|road stem +10 rise||ross|
Feb 6, 2003 7:43 PM
|I looking for a threadless stem with +10 or higher does anyone know who makes one? thanks|
|lots of options||tarwheel|
Feb 7, 2003 5:29 AM
|Generally, what you are looking for are stems with logos that don't look upside down when you flip them. (You can flip any stem but it looks kind of stupid to have an upside logo.) Some good examples of "flippable" +/-10 stems are the 3T Forgie and Zepp, and Ritchey WCS. The Forgie is a muscular looking stem that looks great on a bike with oversized tubing, the Zepp and the Ritchey are narrower. For a less expensive option, the Profile H2O is available in a range of rises and reaches and only costs $25-40. |
For stems with larger rises, check out the Ritchey Pro (+17) and Salsa SUL (+15). The Ritchey Pro looks just like the WCS, but is slightly heavier and has a black (rather than silver) face cap. The Salsa looks great on steel frames with narrow tubing because it's not as fat as most threadless stems. The Salsa is not flippable, so make sure you buy one with a positive rise as the logo will be upside down if you flip a -15 SUL. All of these stems come in a range of reaches and some in different rises. All of them also have removable face caps, which is a real plus. The removable cap makes it much, much simpler to swap out stems because you don't have to remove your handlebar tape, brakes, etc.
I have tried all of these stems mentioned except the Zepp.
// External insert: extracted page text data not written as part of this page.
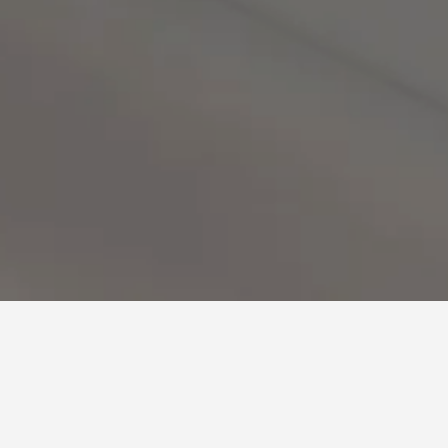
urse Hotels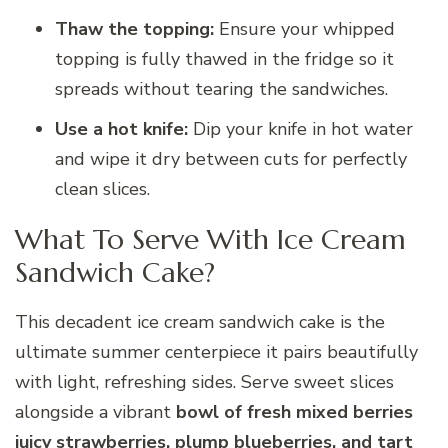
Thaw the topping:
Ensure your whipped
topping is fully thawed in the fridge so it
spreads without tearing the sandwiches.
Use a hot knife:
Dip your knife in hot water
and wipe it dry between cuts for perfectly
clean slices.
What To Serve With Ice Cream
Sandwich Cake?
This decadent ice cream sandwich cake is the
ultimate summer centerpiece it pairs beautifully
with light, refreshing sides. Serve sweet slices
alongside a vibrant
bowl of fresh mixed berries
juicy strawberries, plump blueberries, and tart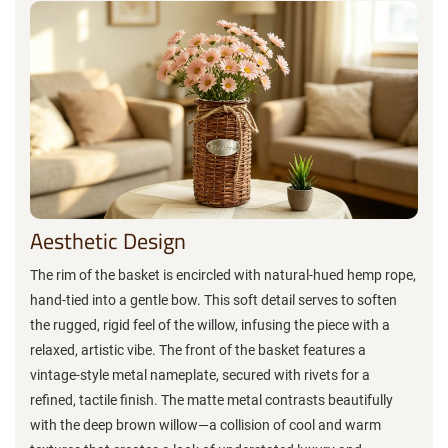
Aesthetic Design
The rim of the basket is encircled with natural-hued hemp rope,
hand-tied into a gentle bow. This soft detail serves to soften
the rugged, rigid feel of the willow, infusing the piece with a
relaxed, artistic vibe. The front of the basket features a
vintage-style metal nameplate, secured with rivets for a
refined, tactile finish. The matte metal contrasts beautifully
with the deep brown willow—a collision of cool and warm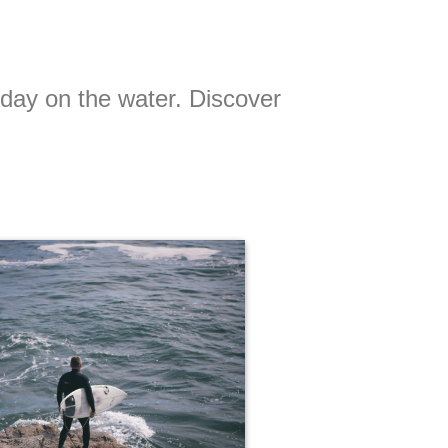
t day on the water. Discover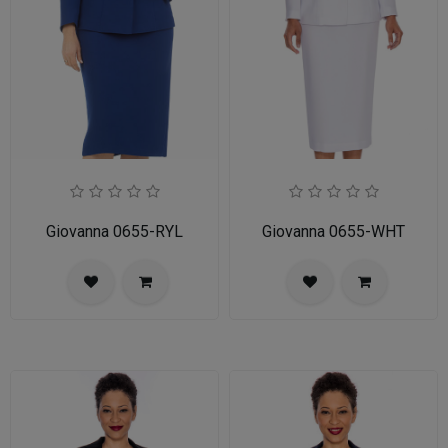
Giovanna 0655-RYL
Giovanna 0655-WHT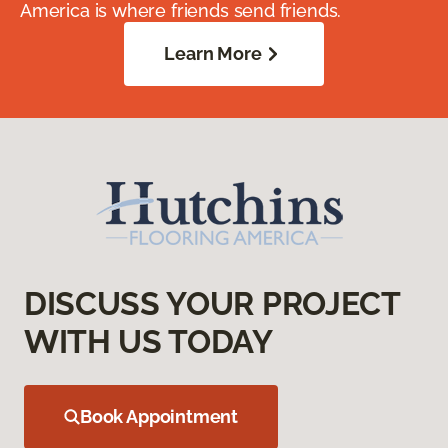
America is where friends send friends.
Learn More
DISCUSS YOUR PROJECT
WITH US TODAY
Book Appointment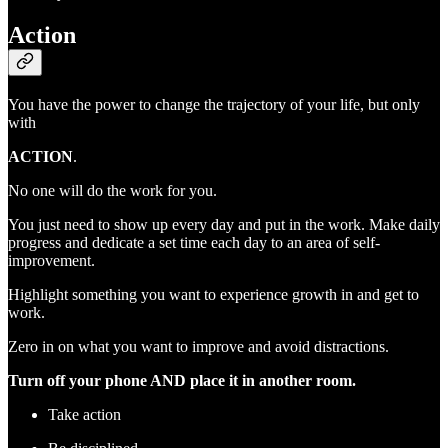
Action
You have the power to change the trajectory of your life, but only
with
ACTION
.
No one will do the work for you.
You just need to show up every day and put in the work. Make daily
progress and dedicate a set time each day to an area of self-
improvement.
Highlight something you want to experience growth in and get to
work.
Zero in on what you want to improve and avoid distractions.
Turn off your phone AND place it in another room.
Take action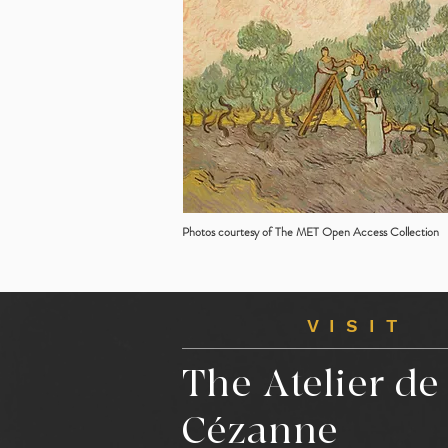
Photos courtesy of The MET Open Access Collection
VISIT
The Atelier de
Cézanne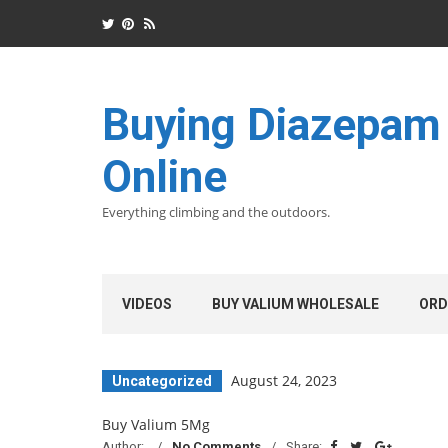
Buying Diazepam
Online
Everything climbing and the outdoors.
VIDEOS
BUY VALIUM WHOLESALE
ORD
August 24, 2023
Uncategorized
Buy Valium 5Mg
Author:
No Comments
Share: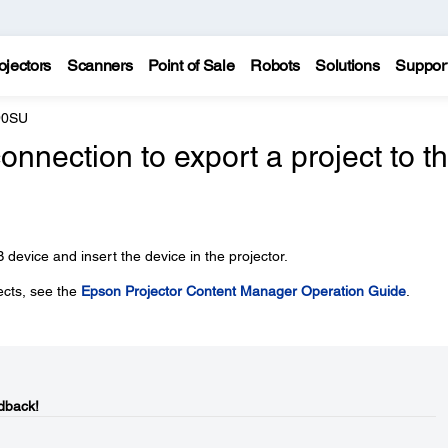
ojectors
Scanners
Point of Sale
Robots
Solutions
Suppor
90SU
onnection to export a project to t
 device and insert the device in the projector.
ects, see the
Epson Projector Content Manager Operation Guide
.
dback!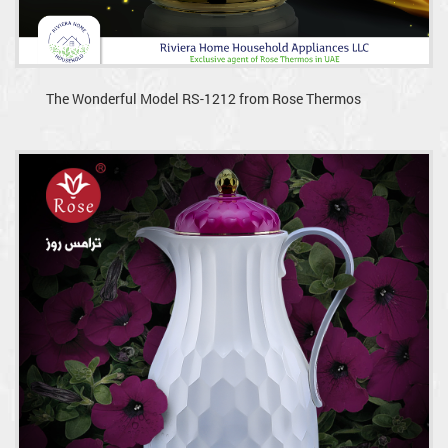
The Wonderful Model RS-1212 from Rose Thermos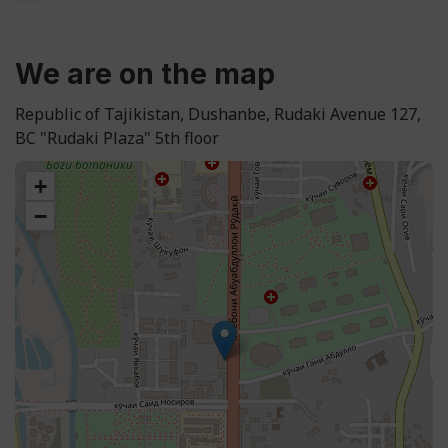
We are on the map
Republic of Tajikistan, Dushanbe, Rudaki Avenue 127,
BC "Rudaki Plaza" 5th floor
+
−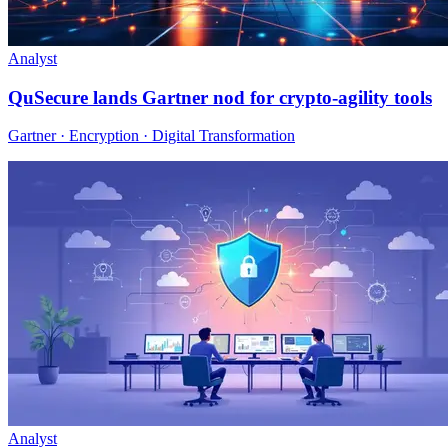
Analyst
QuSecure lands Gartner nod for crypto-agility tools
Gartner · Encryption · Digital Transformation
Analyst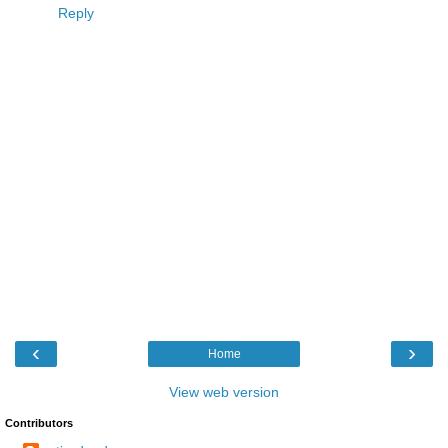
Reply
‹
›
Home
View web version
Contributors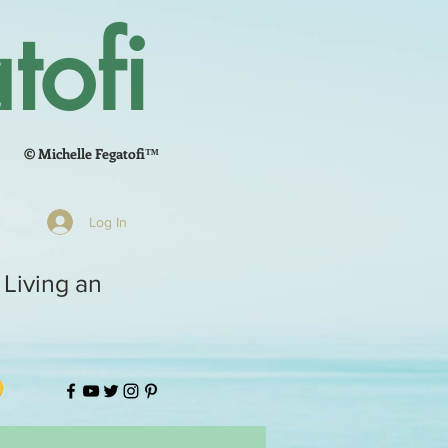
tofi
© Michelle Fegatofi™
Log In
 Living an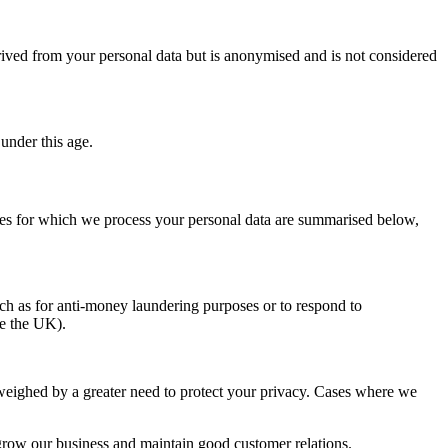
ived from your personal data but is anonymised and is not considered
 under this age.
oses for which we process your personal data are summarised below,
such as for anti-money laundering purposes or to respond to
de the UK).
outweighed by a greater need to protect your privacy. Cases where we
grow our business and maintain good customer relations.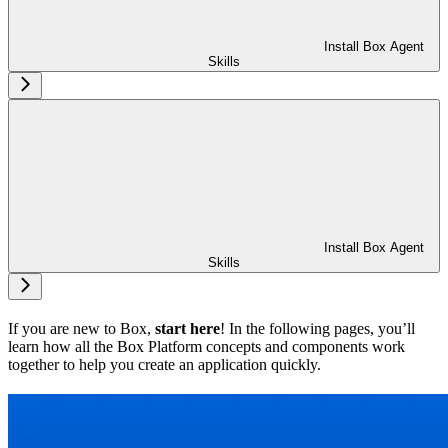
Install Box Agent
Skills
Install Box Agent
Skills
If you are new to Box,
start here
! In the following pages, you’ll
learn how all the Box Platform concepts and components work
together to help you create an application quickly.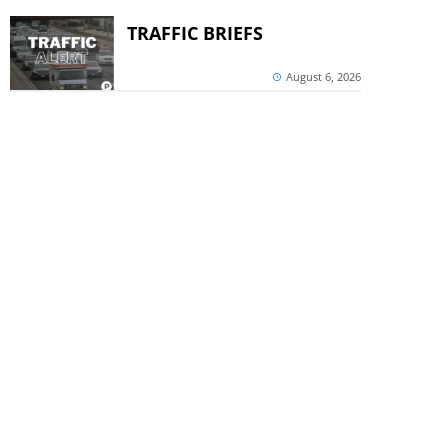
TRAFFIC BRIEFS
August 6, 2026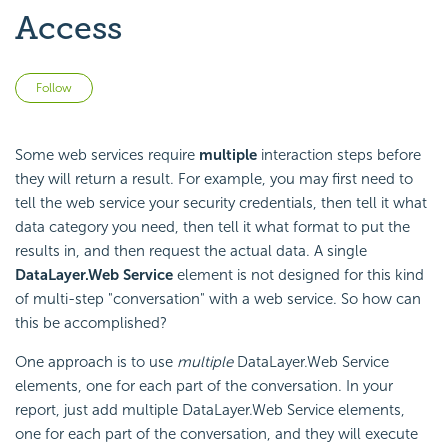
Access
Not yet followed by anyone
Follow
Some web services require
multiple
interaction steps before
they will return a result. For example, you may first need to
tell the web service your security credentials, then tell it what
data category you need, then tell it what format to put the
results in, and then request the actual data. A single
DataLayer.Web Service
element is not designed for this kind
of multi-step "conversation" with a web service. So how can
this be accomplished?
One approach is to use
multiple
DataLayer.Web Service
elements, one for each part of the conversation. In your
report, just add multiple DataLayer.Web Service elements,
one for each part of the conversation, and they will execute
Ritchey and Salsa stems are hard to beat quality-wise, as well as the Forgie. The H2O is perfectly functional but perhaps not as nice looking as the others. One other thing, most stems now are fit for 1-1/8" head tubes. If your bike has a 1" head tube, make sure the stem comes with a shim that will make it fit properly.
The best prices I have seen for stems is a www.aebike.com.
Feb 7, 2003 6:01 AM
|Unfortunately, road bikers and the MTB crowd don't share the same definition of rise. The road definition is usually the actual rise of the stem relative to the ground. In this case a traditional 73 degree stem would have zero rise, an 80 degree stem a 7 degree rise, and 84 degree stem an 11 degree rise and so on.
MTB riders like to call a 90 degree stem a "zero rise", when the stem is atually angled about 17 degrees upward. A 10 degree rise would actually be a 100 degree stem, which angles 27 degrees from the ground. A 100 degree angle is produce by flipping an 80 degree stem upside down.